KarolaSiostra pisze...

Ojej Edith nie wiedziałam że prowadzisz koło teatralne:D ze mnie w domu sie śmieją, że chciałabym aktorka(ale podkreślam teatralna)zostać;P, ale przez to że trudno się dostać, myślę też aby być teatrologiem;p Hmm na miejscu tych twoich dzieciaków bym się cieszyła że w ogóle mogą wystąpić z jakąś sztuką, ale cóż to w końcu tylko ja:D Za pozdrowienia bardzo dziękuje, miło było Cię w końcu poznać,Jak się kiedyś zobaczymy(mam nadzieje że już niedługo)to może pogadamy o teatrze?
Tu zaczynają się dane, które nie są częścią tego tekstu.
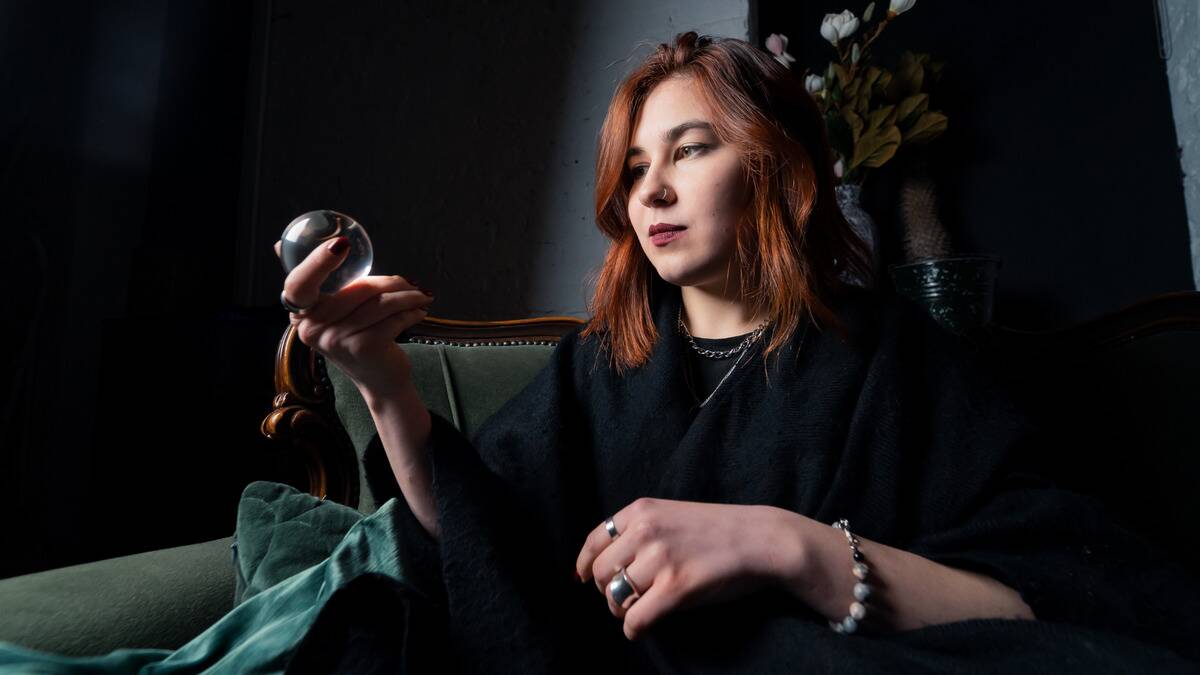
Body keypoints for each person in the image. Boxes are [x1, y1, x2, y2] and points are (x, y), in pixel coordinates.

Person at [2, 30, 1198, 674]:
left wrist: (789, 547)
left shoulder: (897, 362)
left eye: (688, 151)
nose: (652, 192)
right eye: (633, 168)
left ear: (775, 169)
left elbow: (1064, 603)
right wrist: (385, 383)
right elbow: (491, 558)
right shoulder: (602, 370)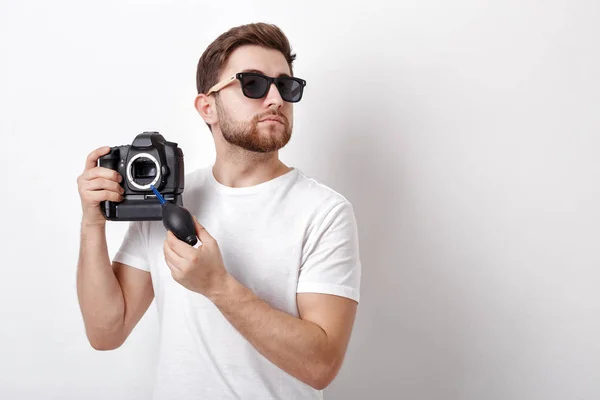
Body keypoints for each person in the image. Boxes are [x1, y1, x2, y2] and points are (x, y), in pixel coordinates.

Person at [76, 22, 361, 399]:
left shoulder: (324, 212)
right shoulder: (168, 200)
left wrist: (218, 286)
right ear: (207, 106)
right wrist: (92, 223)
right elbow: (106, 332)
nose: (275, 99)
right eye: (253, 84)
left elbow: (321, 365)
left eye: (286, 86)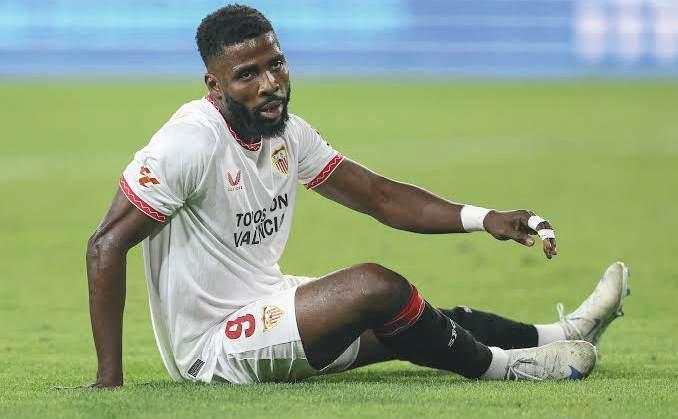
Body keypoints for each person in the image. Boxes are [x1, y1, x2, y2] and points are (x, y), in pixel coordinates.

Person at [85, 4, 630, 387]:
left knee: (417, 321)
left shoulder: (286, 133)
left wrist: (483, 217)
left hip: (264, 301)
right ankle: (507, 369)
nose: (270, 83)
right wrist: (110, 380)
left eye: (276, 64)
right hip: (213, 345)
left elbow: (378, 196)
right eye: (247, 75)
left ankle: (562, 332)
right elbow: (105, 245)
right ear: (214, 85)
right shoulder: (189, 143)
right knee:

Chciałabym wiedziec jak wyglądaja twoje zajęcia,żeby wiesz porównać. Teraz przydał by się komentarz do Twojej notki Braciszku;p a więc fotki widziałam juz wszystkie i każda na swój sposób jest piękna,tajemnicza,oryginalna.Były i takie co wręcz dech zapierały (np ta z gitarą...-jak ja chciałabym kiedys grać:D) Pozdrawiam:)

Unknown pisze...

Szkoda, że już nie piszesz. Ciekawe było to co miałeś do powiedzenia.